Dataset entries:
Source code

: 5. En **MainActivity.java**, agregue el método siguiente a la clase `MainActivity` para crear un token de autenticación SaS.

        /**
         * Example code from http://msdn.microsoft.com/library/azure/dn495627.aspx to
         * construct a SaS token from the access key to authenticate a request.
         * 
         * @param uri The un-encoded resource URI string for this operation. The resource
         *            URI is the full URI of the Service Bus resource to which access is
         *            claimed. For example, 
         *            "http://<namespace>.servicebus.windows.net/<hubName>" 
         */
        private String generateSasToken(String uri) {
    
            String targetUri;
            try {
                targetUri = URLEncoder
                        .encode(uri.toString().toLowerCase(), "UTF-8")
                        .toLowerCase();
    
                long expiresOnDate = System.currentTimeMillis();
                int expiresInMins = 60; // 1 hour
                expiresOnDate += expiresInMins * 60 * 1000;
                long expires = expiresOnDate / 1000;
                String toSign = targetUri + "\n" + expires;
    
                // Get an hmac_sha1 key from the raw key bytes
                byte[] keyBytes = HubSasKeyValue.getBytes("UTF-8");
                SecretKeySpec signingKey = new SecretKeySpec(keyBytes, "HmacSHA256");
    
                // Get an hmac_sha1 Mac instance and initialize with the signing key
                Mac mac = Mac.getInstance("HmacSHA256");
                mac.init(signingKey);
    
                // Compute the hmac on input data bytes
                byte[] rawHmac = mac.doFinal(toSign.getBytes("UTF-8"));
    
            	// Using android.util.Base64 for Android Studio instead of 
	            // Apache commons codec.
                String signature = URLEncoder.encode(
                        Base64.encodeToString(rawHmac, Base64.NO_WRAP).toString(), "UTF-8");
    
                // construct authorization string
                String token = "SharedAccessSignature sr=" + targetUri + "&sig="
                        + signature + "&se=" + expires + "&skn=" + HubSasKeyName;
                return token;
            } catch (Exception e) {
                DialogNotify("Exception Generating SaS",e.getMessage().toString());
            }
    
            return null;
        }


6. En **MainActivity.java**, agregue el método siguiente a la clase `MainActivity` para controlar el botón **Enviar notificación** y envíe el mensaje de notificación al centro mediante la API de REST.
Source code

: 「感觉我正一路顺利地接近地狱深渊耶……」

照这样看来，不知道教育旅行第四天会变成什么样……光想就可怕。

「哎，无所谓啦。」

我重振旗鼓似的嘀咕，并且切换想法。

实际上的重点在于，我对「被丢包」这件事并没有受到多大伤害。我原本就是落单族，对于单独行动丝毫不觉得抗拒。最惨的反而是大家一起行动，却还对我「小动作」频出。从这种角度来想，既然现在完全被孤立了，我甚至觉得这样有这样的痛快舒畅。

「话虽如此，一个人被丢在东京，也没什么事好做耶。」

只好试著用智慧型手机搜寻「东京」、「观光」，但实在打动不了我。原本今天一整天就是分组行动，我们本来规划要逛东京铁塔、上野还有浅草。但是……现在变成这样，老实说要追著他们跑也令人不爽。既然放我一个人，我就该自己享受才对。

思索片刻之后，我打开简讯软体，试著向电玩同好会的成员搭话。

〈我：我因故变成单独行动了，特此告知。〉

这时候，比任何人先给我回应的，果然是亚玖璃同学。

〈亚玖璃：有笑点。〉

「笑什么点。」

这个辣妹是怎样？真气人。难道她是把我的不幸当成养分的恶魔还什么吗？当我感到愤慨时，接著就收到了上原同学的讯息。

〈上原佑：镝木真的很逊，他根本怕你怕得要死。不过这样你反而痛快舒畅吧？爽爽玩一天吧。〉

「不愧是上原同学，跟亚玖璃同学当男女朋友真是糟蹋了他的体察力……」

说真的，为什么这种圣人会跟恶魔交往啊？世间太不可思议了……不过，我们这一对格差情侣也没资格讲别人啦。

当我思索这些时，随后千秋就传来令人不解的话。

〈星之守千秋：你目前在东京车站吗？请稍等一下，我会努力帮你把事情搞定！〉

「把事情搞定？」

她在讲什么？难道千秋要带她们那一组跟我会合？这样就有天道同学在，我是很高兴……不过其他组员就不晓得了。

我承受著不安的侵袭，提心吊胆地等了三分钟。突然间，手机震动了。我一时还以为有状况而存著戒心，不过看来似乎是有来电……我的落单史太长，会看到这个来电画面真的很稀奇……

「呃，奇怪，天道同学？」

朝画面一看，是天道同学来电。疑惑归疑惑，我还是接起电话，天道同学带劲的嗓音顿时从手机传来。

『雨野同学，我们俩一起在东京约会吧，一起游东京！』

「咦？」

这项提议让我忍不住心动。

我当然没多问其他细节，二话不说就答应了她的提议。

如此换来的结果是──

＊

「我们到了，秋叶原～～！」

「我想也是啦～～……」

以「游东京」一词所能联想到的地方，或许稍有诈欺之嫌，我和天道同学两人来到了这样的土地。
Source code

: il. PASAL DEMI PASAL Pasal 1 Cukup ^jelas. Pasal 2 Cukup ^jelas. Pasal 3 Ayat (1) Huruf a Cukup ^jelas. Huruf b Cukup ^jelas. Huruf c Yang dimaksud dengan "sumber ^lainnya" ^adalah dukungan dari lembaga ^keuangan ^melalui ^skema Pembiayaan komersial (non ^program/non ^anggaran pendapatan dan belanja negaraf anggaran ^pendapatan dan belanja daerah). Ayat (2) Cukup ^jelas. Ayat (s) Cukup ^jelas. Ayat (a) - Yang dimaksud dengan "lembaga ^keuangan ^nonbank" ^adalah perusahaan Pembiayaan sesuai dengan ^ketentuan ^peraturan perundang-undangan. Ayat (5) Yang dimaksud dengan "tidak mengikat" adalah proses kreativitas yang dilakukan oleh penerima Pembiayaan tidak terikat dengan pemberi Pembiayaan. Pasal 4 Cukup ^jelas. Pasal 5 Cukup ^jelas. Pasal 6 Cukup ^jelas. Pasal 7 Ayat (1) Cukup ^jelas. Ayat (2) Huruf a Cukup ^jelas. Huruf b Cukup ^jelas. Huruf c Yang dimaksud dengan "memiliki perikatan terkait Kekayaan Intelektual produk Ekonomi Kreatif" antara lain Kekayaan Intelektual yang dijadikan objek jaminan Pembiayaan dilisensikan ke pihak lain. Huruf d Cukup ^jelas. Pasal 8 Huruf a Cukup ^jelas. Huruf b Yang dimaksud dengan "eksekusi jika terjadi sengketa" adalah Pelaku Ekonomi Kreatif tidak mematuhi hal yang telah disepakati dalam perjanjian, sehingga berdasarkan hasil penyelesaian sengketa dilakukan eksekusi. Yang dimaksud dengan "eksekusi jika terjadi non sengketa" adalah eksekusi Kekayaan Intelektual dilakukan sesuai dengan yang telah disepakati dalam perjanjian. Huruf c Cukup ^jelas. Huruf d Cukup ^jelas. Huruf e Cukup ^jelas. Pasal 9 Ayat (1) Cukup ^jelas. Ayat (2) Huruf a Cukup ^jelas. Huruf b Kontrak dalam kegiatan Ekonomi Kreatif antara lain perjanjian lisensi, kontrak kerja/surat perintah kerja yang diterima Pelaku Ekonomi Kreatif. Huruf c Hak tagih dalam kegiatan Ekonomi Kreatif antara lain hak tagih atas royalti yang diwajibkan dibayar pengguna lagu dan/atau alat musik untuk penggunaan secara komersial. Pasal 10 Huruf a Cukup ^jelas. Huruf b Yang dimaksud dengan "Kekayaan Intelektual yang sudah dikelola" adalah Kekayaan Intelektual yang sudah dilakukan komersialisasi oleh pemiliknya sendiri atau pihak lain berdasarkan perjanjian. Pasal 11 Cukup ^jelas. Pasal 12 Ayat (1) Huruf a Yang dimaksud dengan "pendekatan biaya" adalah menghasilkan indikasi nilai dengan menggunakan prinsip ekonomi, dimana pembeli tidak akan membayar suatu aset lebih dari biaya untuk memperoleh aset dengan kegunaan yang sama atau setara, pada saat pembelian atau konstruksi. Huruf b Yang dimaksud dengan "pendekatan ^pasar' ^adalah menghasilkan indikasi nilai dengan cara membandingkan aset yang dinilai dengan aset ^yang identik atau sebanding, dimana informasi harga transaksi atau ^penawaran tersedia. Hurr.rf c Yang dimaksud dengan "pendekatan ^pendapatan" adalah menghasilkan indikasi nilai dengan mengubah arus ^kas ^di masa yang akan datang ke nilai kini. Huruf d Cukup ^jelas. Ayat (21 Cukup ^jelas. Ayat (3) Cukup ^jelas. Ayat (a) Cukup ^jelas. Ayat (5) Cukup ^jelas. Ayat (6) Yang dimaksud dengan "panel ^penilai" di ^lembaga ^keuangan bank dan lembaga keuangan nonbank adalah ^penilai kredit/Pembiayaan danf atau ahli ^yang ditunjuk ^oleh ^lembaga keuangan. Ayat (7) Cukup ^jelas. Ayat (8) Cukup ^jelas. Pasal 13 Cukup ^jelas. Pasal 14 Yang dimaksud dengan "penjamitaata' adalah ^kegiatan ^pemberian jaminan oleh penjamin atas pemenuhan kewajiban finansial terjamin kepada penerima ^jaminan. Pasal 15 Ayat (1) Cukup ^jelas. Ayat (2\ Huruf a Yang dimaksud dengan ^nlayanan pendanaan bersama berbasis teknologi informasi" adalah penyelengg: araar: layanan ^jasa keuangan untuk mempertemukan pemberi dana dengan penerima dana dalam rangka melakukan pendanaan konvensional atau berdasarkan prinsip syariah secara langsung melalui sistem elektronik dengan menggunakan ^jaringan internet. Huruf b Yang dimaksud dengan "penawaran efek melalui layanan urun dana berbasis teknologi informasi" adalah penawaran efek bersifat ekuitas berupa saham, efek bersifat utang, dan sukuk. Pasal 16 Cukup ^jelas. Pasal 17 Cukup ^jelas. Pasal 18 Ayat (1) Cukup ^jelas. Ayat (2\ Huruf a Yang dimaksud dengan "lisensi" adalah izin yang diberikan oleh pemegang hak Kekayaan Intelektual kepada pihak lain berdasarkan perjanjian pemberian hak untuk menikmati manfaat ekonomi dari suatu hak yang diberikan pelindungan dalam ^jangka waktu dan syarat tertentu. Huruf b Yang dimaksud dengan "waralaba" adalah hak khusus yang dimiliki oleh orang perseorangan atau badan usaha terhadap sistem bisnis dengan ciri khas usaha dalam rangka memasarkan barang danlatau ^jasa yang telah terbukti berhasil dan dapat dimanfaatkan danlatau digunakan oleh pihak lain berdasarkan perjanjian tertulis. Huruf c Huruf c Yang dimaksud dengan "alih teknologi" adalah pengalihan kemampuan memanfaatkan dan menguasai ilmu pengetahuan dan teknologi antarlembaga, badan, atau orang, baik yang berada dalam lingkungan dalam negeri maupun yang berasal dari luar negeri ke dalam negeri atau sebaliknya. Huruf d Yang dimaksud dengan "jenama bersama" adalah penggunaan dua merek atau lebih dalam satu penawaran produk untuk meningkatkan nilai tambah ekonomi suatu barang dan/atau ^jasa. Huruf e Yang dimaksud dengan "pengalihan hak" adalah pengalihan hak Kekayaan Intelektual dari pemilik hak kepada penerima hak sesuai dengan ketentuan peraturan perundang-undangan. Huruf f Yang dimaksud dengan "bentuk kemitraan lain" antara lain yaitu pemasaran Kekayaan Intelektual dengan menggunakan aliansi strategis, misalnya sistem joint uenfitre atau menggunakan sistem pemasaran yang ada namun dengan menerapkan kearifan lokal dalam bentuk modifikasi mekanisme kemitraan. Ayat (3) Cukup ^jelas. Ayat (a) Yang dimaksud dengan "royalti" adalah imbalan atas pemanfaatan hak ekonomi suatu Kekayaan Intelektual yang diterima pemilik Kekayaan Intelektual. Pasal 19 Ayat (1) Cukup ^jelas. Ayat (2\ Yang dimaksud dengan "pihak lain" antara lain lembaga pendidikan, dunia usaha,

THE TASK — Rename "método" to "procedimiento" in the records from their start through the line containing "de autenticación SaS.", leaving everything else as it stands.

TASK SOLUTION —
Source code

: 5. En **MainActivity.java**, agregue el procedimiento siguiente a la clase `MainActivity` para crear un token de autenticación SaS.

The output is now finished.